## Exercise description
From the data, copy out every line in which the word "down" appears.
%%
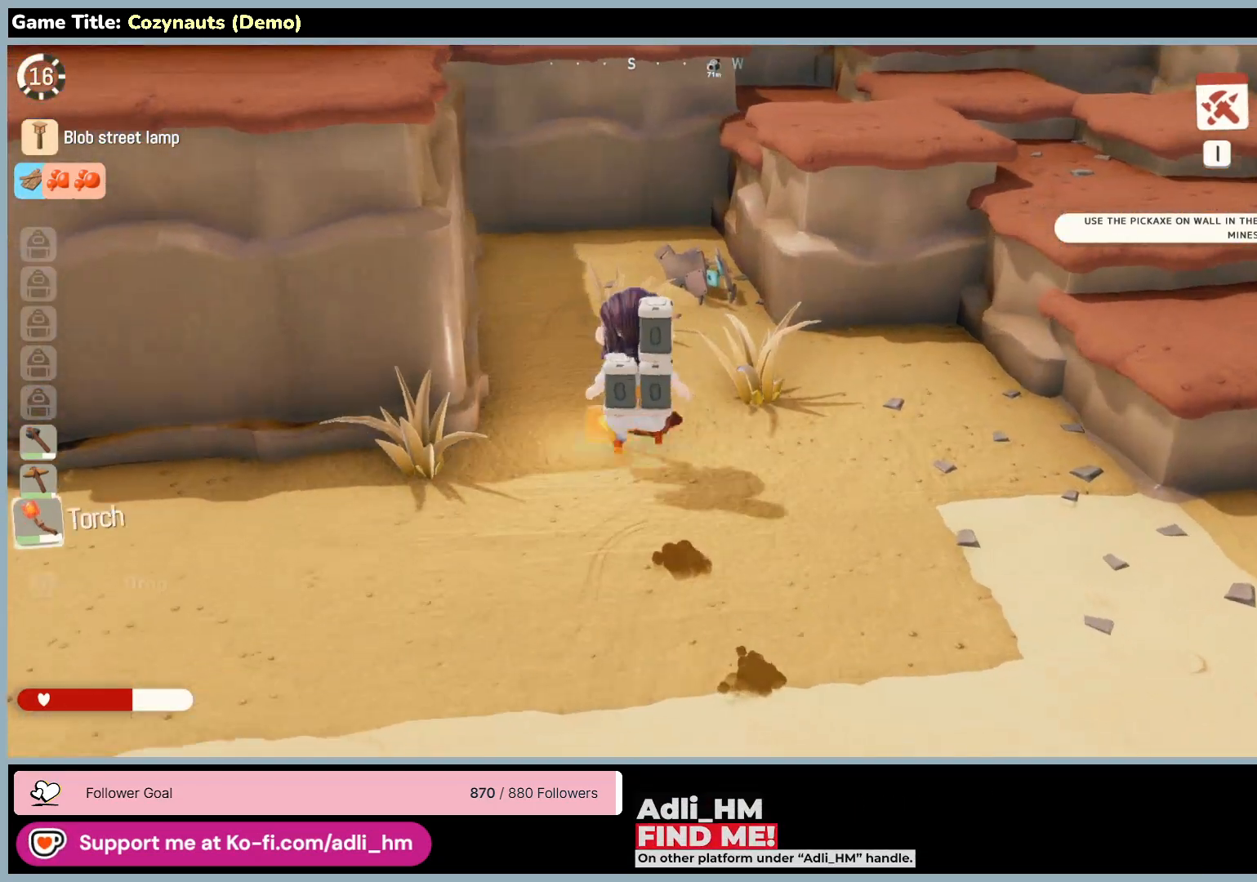
{"keys": ["w"], "mouse": [], "events": []}
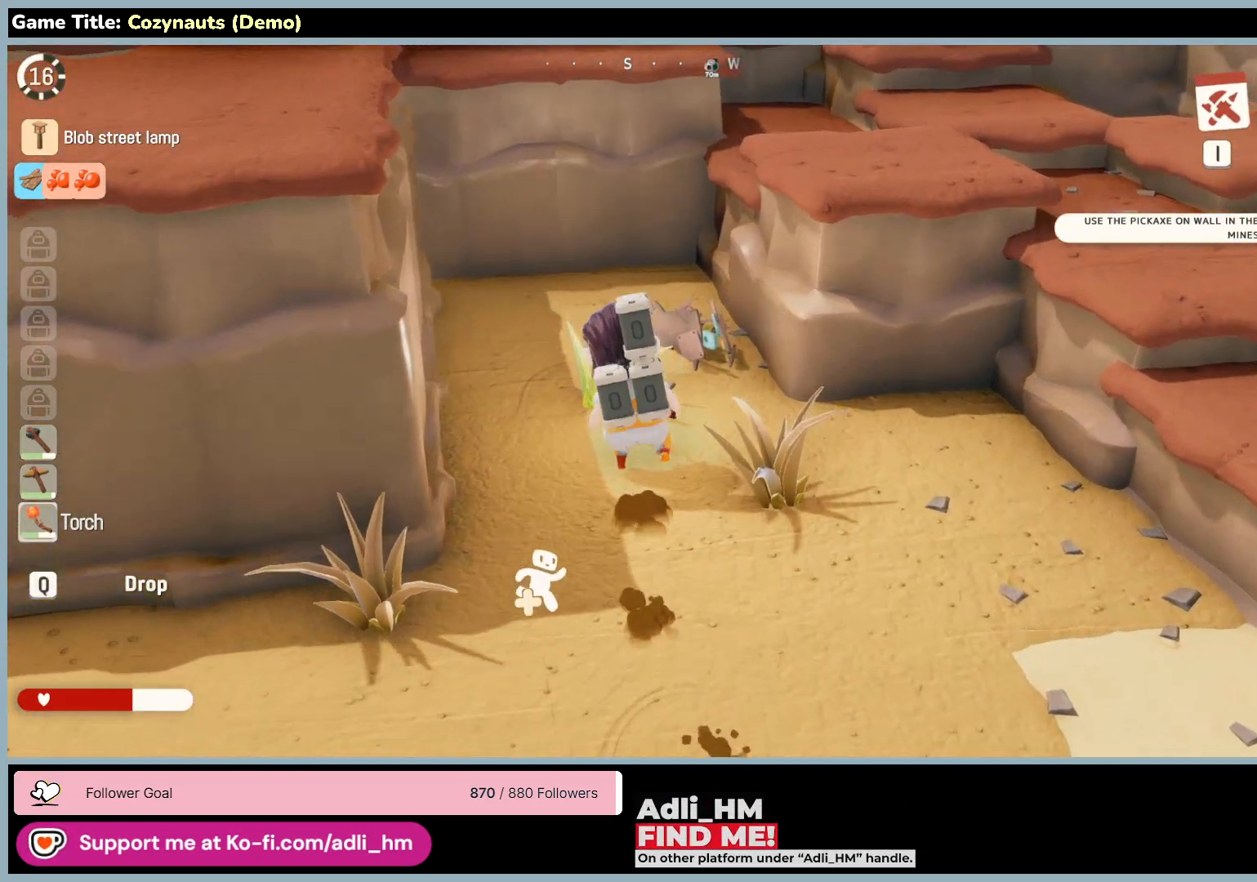
{"keys": ["w"], "mouse": [], "events": []}
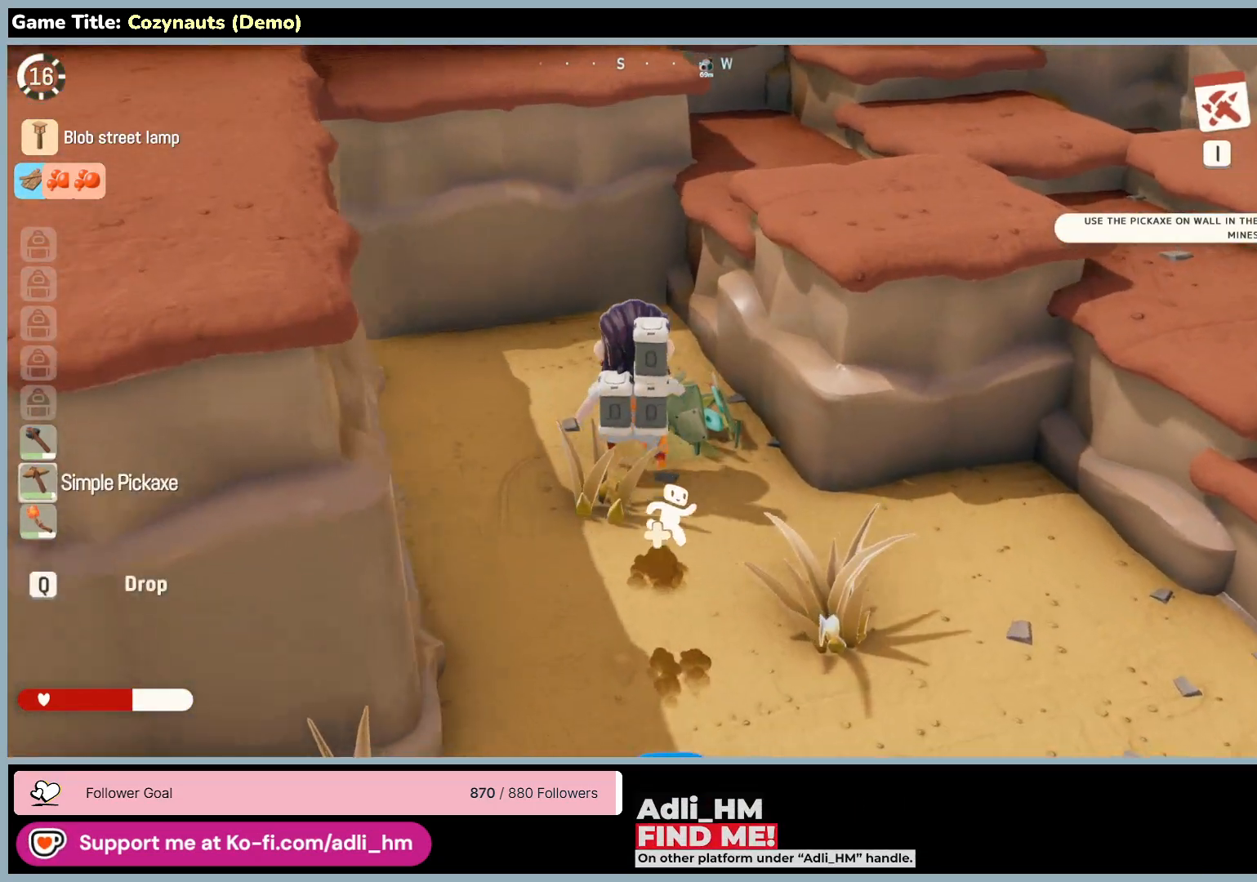
{"keys": [], "mouse": [], "events": [[233, "w", "up"]]}
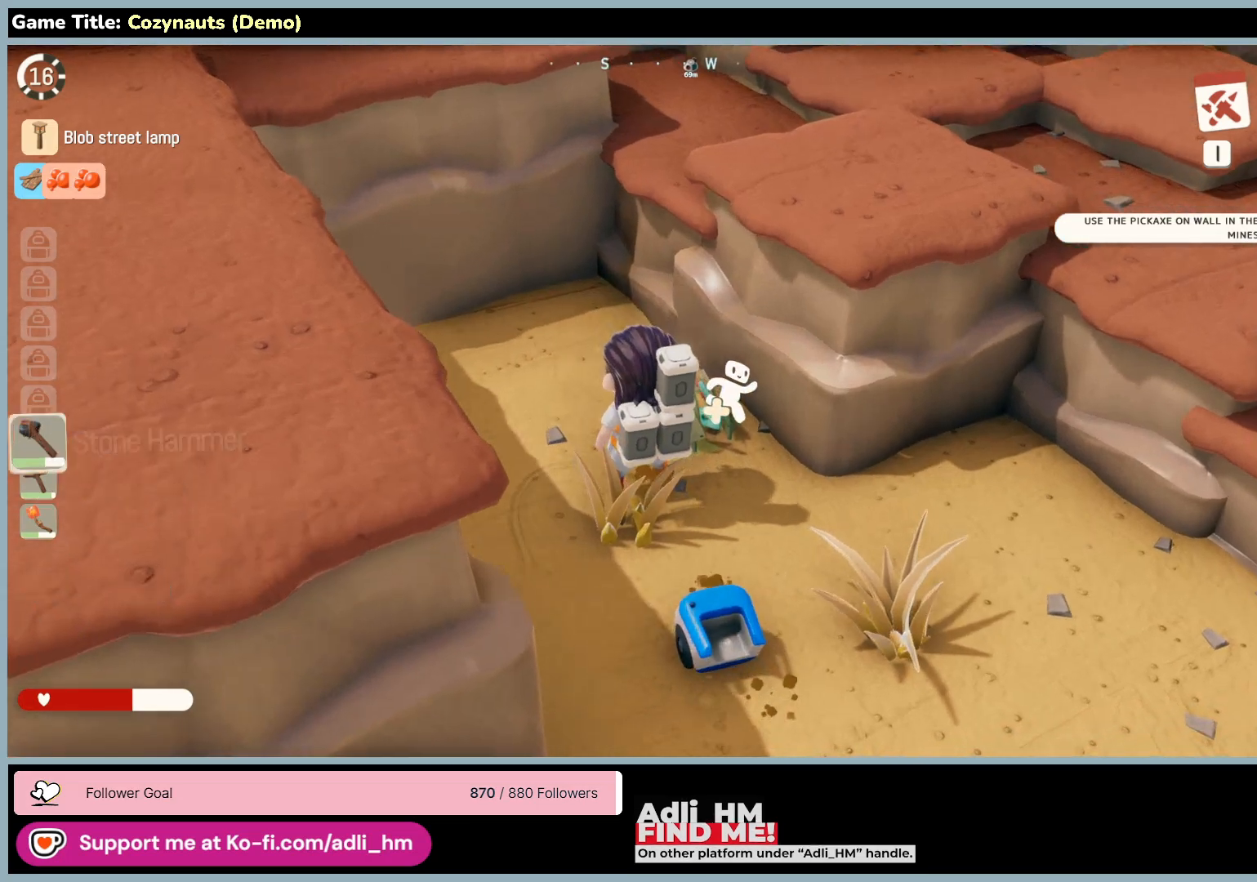
{"keys": [], "mouse": ["left"], "events": [[416, "mouse_left", "down"]]}
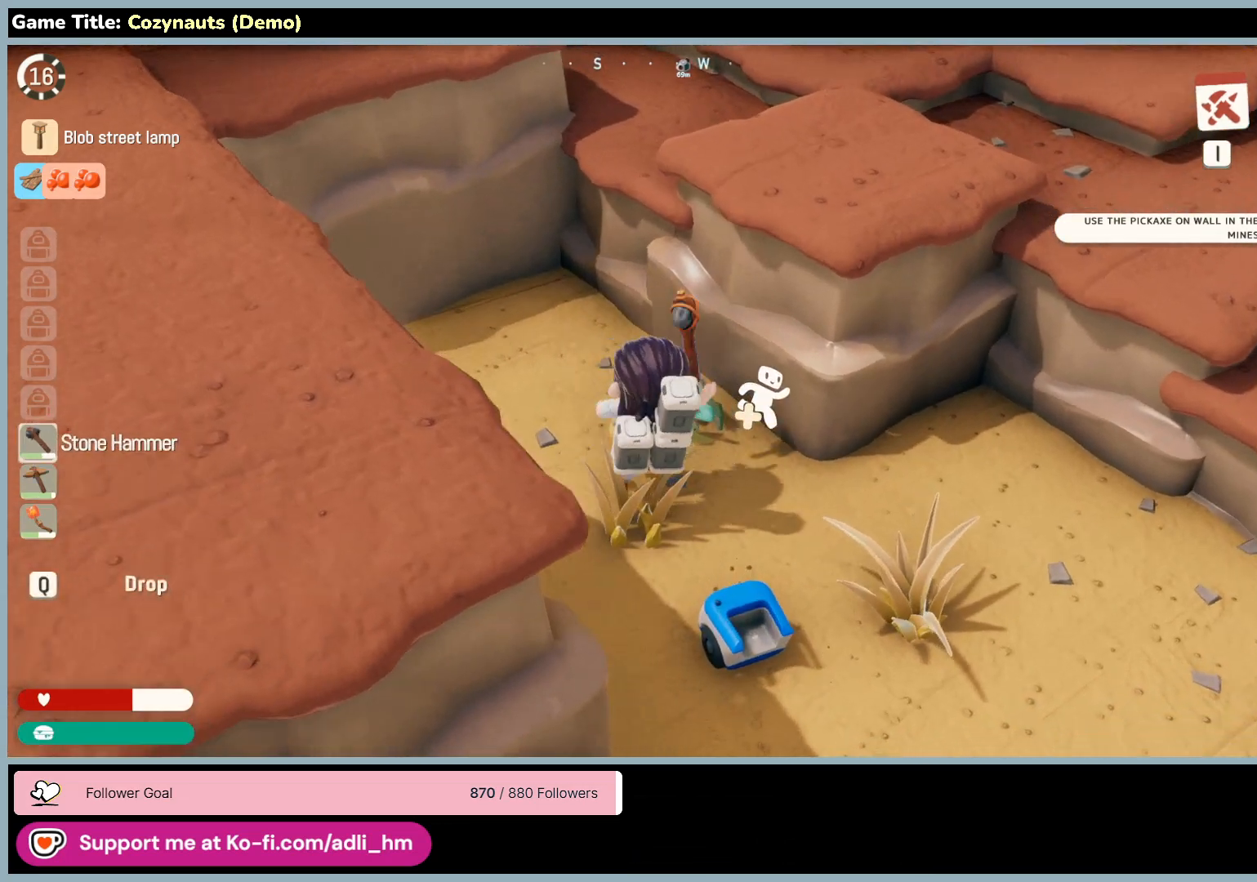
{"keys": [], "mouse": [], "events": [[233, "mouse_left", "up"]]}
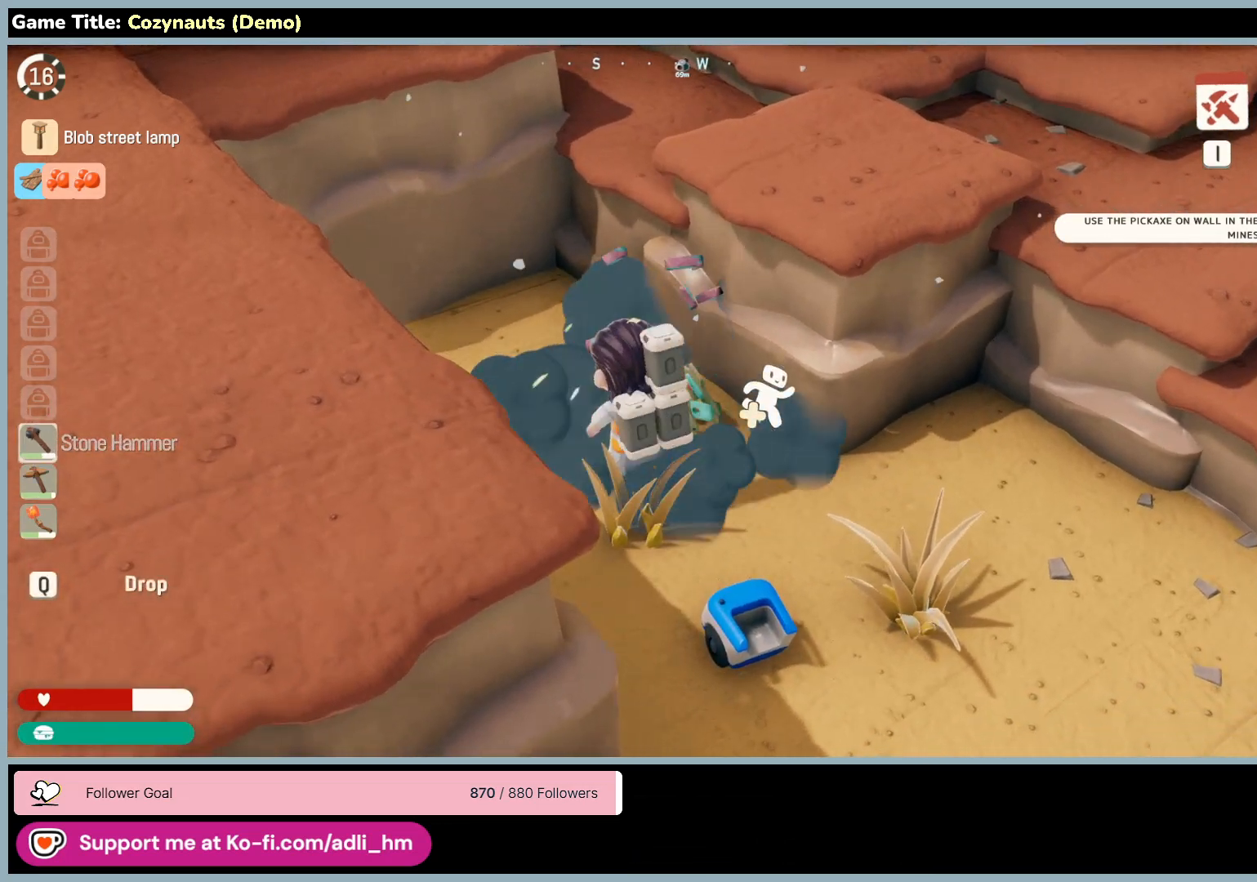
{"keys": [], "mouse": ["left"], "events": [[100, "mouse_left", "down"]]}
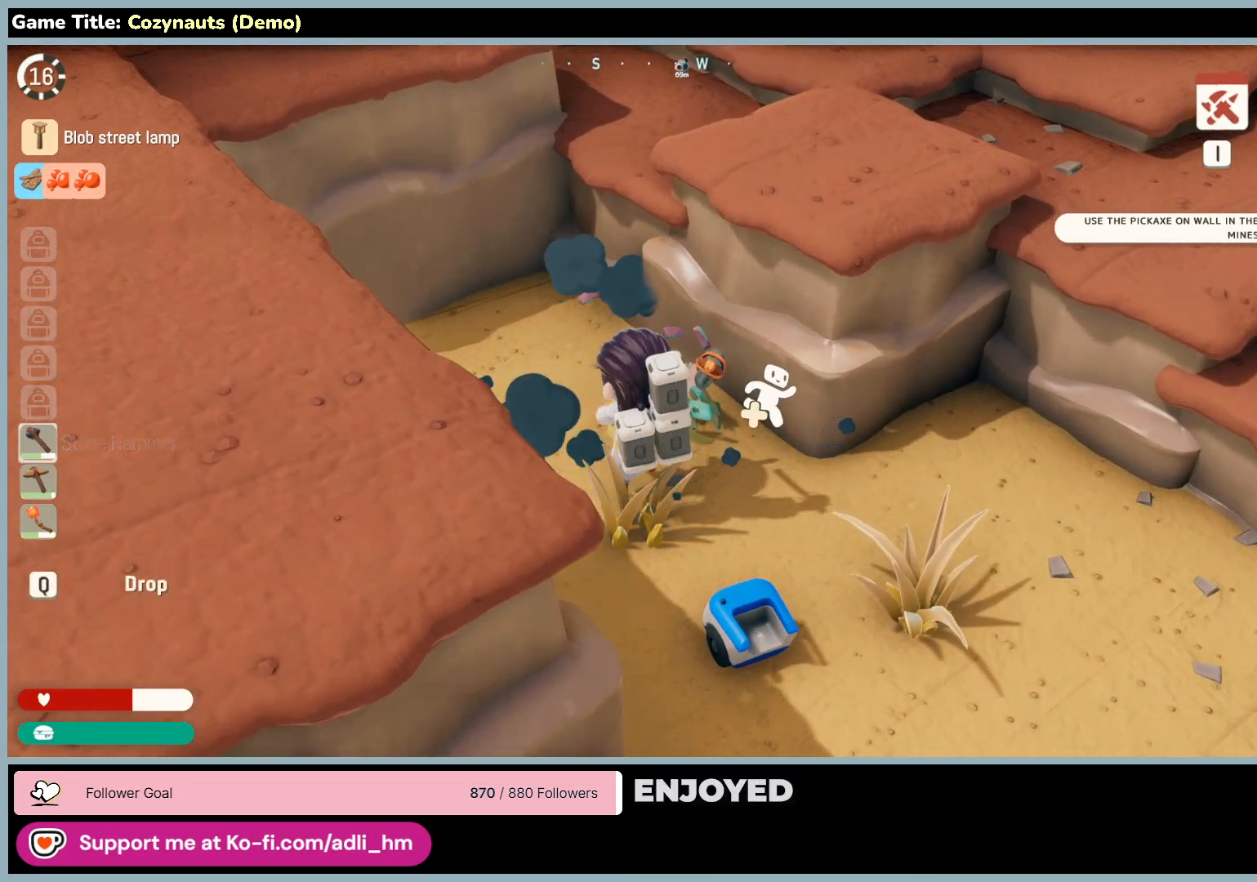
{"keys": [], "mouse": [], "events": [[500, "mouse_left", "up"]]}
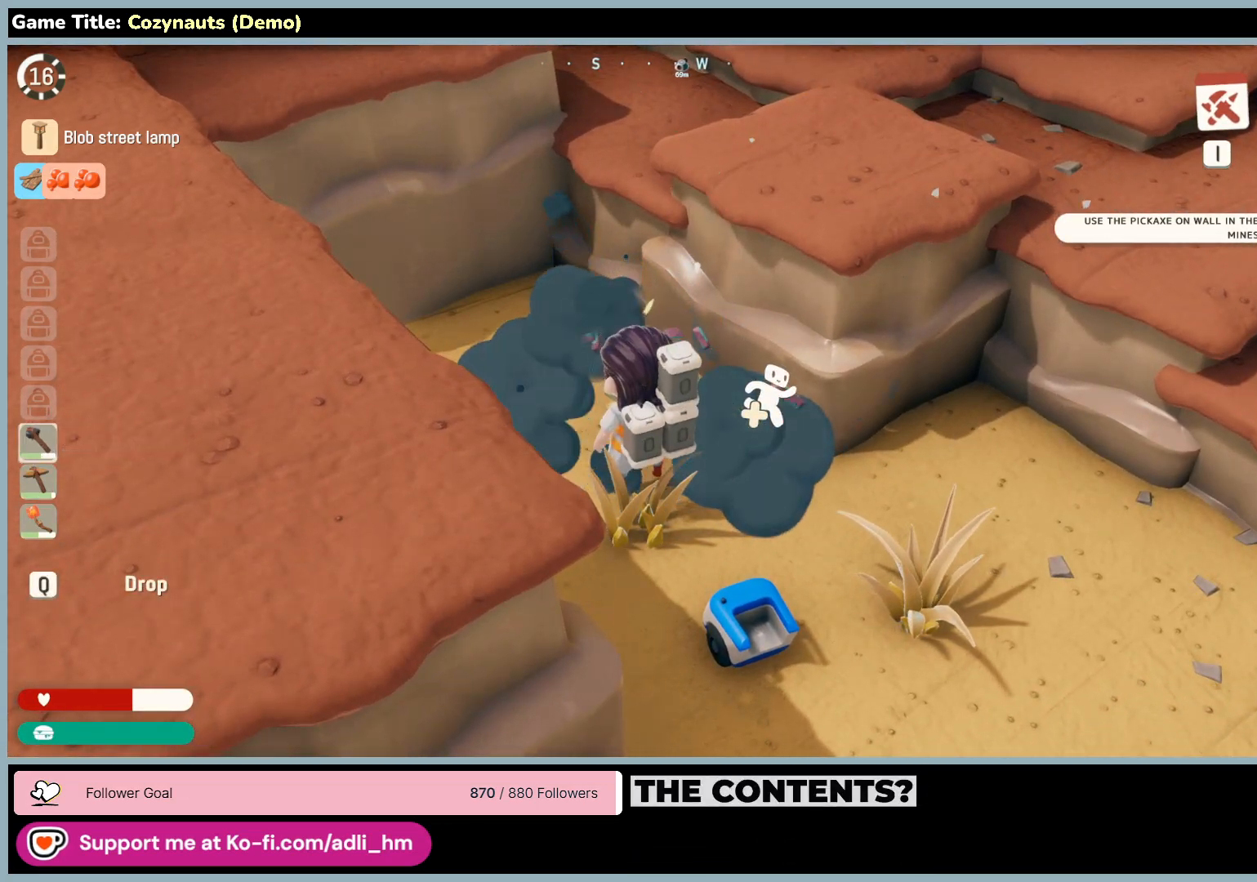
{"keys": [], "mouse": ["left"], "events": [[300, "mouse_left", "down"]]}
%%
## Reply
{"keys": [], "mouse": ["left"], "events": [[416, "mouse_left", "down"]]}
{"keys": [], "mouse": ["left"], "events": [[100, "mouse_left", "down"]]}
{"keys": [], "mouse": ["left"], "events": [[300, "mouse_left", "down"]]}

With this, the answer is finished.